480 PRÆTERITA-III
youth and age; which yet abides in all the mountain Catholic districts of Savoy, the Waldstetten, and the Tyrol, to their perpetual honour and peace; and this without controversy, or malice towards the holders of other beliefs.
6. Next, in 1845, I saw in Florence, as above told,1 the interior economy of the monasteries at Santa Maria Novella, -in the Franciscan cloisters of Fésole, and in Fra Angelico’s, both at San Domenico and San Marco. Which, in whatever they retained of their old thoughts and ways, were wholly beautiful; and the monks with whom I had any casual intercourse, always kind, innocently eager in sympathy with my own work, and totally above men of the “world” in general understanding, courtesy, and moral sense.
Men of the outer world, I mean, of course,-official and commercial.
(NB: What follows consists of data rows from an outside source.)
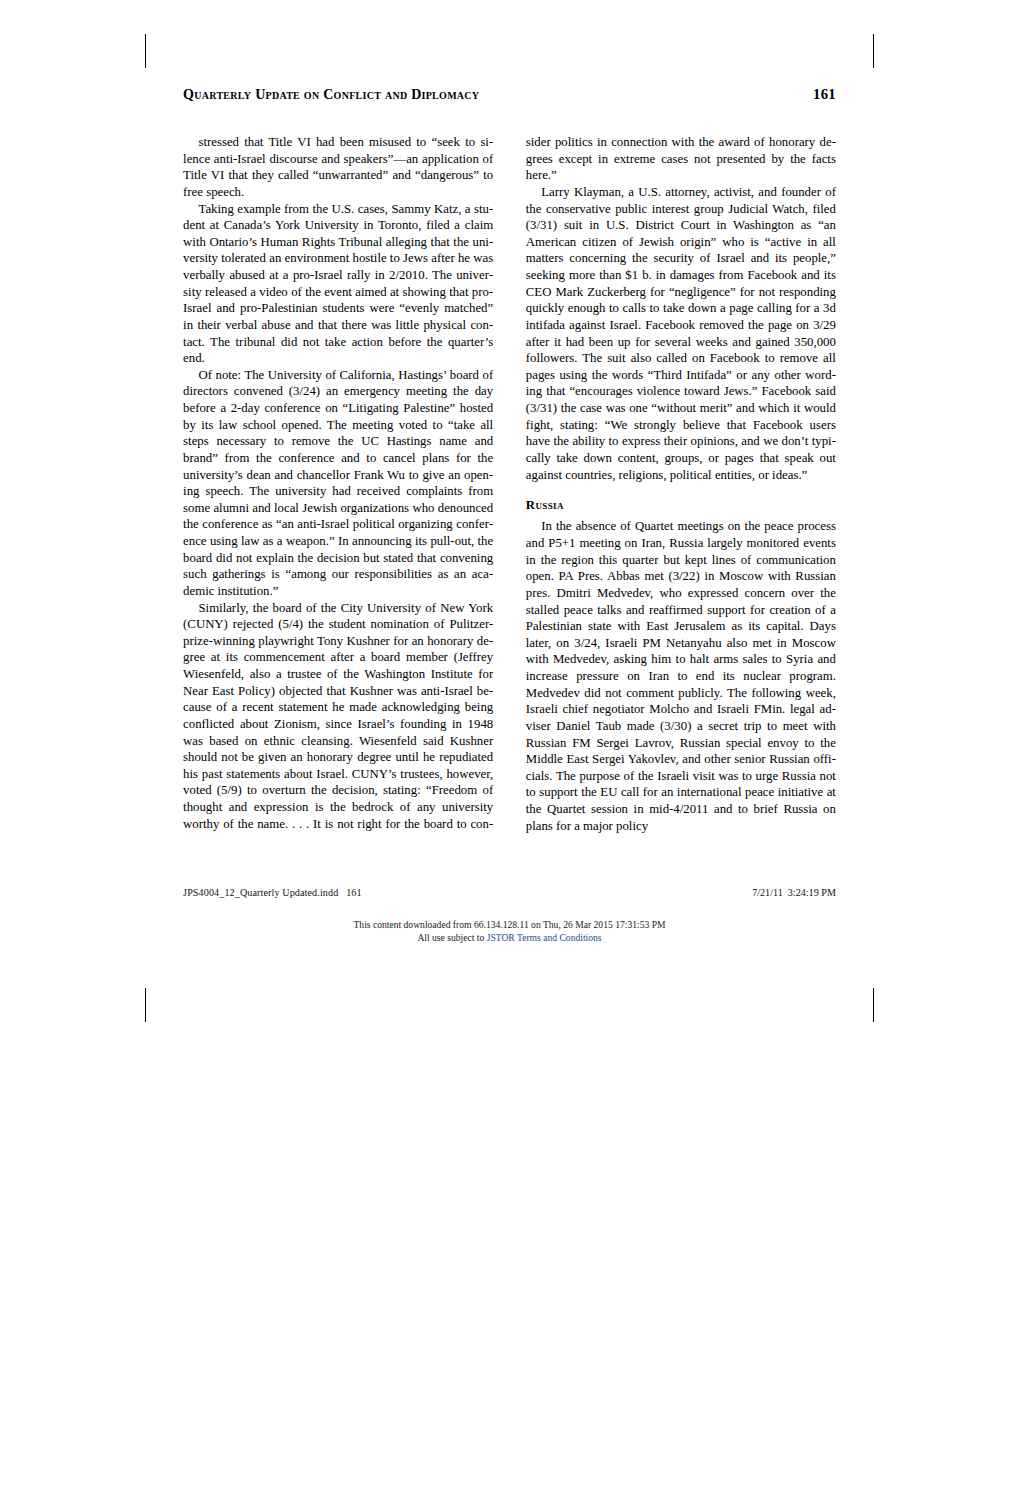Quarterly Update on Conflict and Diplomacy 161
stressed that Title VI had been misused to “seek to silence anti-Israel discourse and speakers”—an application of Title VI that they called “unwarranted” and “dangerous” to free speech.
Taking example from the U.S. cases, Sammy Katz, a student at Canada’s York University in Toronto, filed a claim with Ontario’s Human Rights Tribunal alleging that the university tolerated an environment hostile to Jews after he was verbally abused at a pro-Israel rally in 2/2010. The university released a video of the event aimed at showing that pro-Israel and pro-Palestinian students were “evenly matched” in their verbal abuse and that there was little physical contact. The tribunal did not take action before the quarter’s end.
Of note: The University of California, Hastings’ board of directors convened (3/24) an emergency meeting the day before a 2-day conference on “Litigating Palestine” hosted by its law school opened. The meeting voted to “take all steps necessary to remove the UC Hastings name and brand” from the conference and to cancel plans for the university’s dean and chancellor Frank Wu to give an opening speech. The university had received complaints from some alumni and local Jewish organizations who denounced the conference as “an anti-Israel political organizing conference using law as a weapon.” In announcing its pull-out, the board did not explain the decision but stated that convening such gatherings is “among our responsibilities as an academic institution.”
Similarly, the board of the City University of New York (CUNY) rejected (5/4) the student nomination of Pulitzer-prize-winning playwright Tony Kushner for an honorary degree at its commencement after a board member (Jeffrey Wiesenfeld, also a trustee of the Washington Institute for Near East Policy) objected that Kushner was anti-Israel because of a recent statement he made acknowledging being conflicted about Zionism, since Israel’s founding in 1948 was based on ethnic cleansing. Wiesenfeld said Kushner should not be given an honorary degree until he repudiated his past statements about Israel. CUNY’s trustees, however, voted (5/9) to overturn the decision, stating: “Freedom of thought and expression is the bedrock of any university worthy of the name. . . . It is not right for the board to consider politics in connection with the award of honorary degrees except in extreme cases not presented by the facts here.”
Larry Klayman, a U.S. attorney, activist, and founder of the conservative public interest group Judicial Watch, filed (3/31) suit in U.S. District Court in Washington as “an American citizen of Jewish origin” who is “active in all matters concerning the security of Israel and its people,” seeking more than $1 b. in damages from Facebook and its CEO Mark Zuckerberg for “negligence” for not responding quickly enough to calls to take down a page calling for a 3d intifada against Israel. Facebook removed the page on 3/29 after it had been up for several weeks and gained 350,000 followers. The suit also called on Facebook to remove all pages using the words “Third Intifada” or any other wording that “encourages violence toward Jews.” Facebook said (3/31) the case was one “without merit” and which it would fight, stating: “We strongly believe that Facebook users have the ability to express their opinions, and we don’t typically take down content, groups, or pages that speak out against countries, religions, political entities, or ideas.”
Russia
In the absence of Quartet meetings on the peace process and P5+1 meeting on Iran, Russia largely monitored events in the region this quarter but kept lines of communication open. PA Pres. Abbas met (3/22) in Moscow with Russian pres. Dmitri Medvedev, who expressed concern over the stalled peace talks and reaffirmed support for creation of a Palestinian state with East Jerusalem as its capital. Days later, on 3/24, Israeli PM Netanyahu also met in Moscow with Medvedev, asking him to halt arms sales to Syria and increase pressure on Iran to end its nuclear program. Medvedev did not comment publicly. The following week, Israeli chief negotiator Molcho and Israeli FMin. legal adviser Daniel Taub made (3/30) a secret trip to meet with Russian FM Sergei Lavrov, Russian special envoy to the Middle East Sergei Yakovlev, and other senior Russian officials. The purpose of the Israeli visit was to urge Russia not to support the EU call for an international peace initiative at the Quartet session in mid-4/2011 and to brief Russia on plans for a major policy
JPS4004_12_Quarterly Updated.indd 161 7/21/11 3:24:19 PM
This content downloaded from 66.134.128.11 on Thu, 26 Mar 2015 17:31:53 PM
All use subject to JSTOR Terms and Conditions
Afterwards at Venice I had a very dear, and not at all monastic, friend, Rawdon Brown; but his society were the Venetians of the fifteenth century. The Counts Minischalchi at Verona, and Borromeo at Milan, would have been endlessly kind and helpful to me; but I never could learn Italian enough to speak to them. Whereas, with my monkish friends, at the Armenian isle of Venice, and in any churches or cloisters through North Italy, where I wanted a niche to be quiet in, and chiefly at last in Assisi,2 I got on with any broken French or Italian I could stutter, without minding; and was always happy.
7. But the more I loved or envied the monks, and the more I despised the modern commercial and fashionable barbaric tribes, the more acutely also I felt that the Catholic political hierarchies, and isolated remnants of celestial enthusiasm, were hopelessly at fault in their dealing with these adversaries; having also elements of corruption in themselves, which justly brought on them the fierce hostility of men like Garibaldi in Italy,3 and of the honest
1 [See above, p. 359.]
2 [For Ruskin’s friendship with the Armenian monks at S. Lazzaro, and with the Franciscans at Assisi, see Vol. XXIII. p. xxxix.]